■ Pictures with circuit source files:

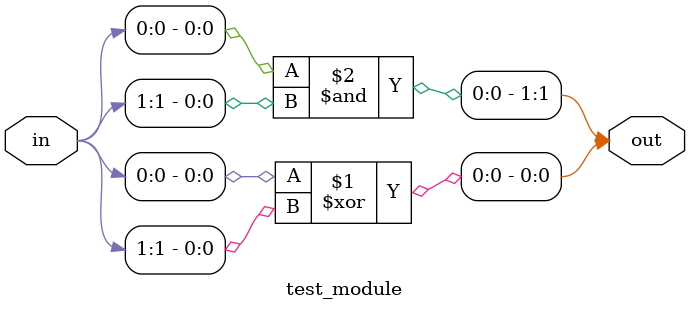
<source format=sv>
module test_module(
  input  logic [1:0] in,
  output logic [1:0] out
);

  assign out[0] = in[0] ^ in[1];
  assign out[1] = in[0] & in[1];

endmodule

</source>
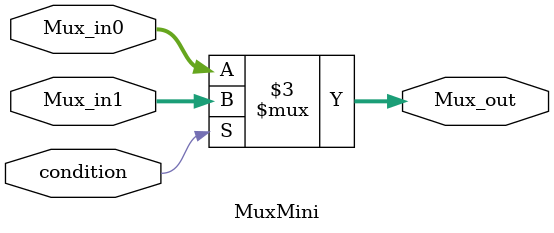
<source format=v>
`timescale 1ns/1ns

module MuxMini (
	input condition,
	input [4:0] Mux_in0,
	input [4:0] Mux_in1,
	output reg [4:0] Mux_out
);

always @*
begin
	if (condition)
		Mux_out = Mux_in1;
	else
		Mux_out = Mux_in0;
end

endmodule


</source>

■ Requirement: Report each line of the entries where the word "logic" occurs.

■ Answer below:
  input  logic [1:0] in,
  output logic [1:0] out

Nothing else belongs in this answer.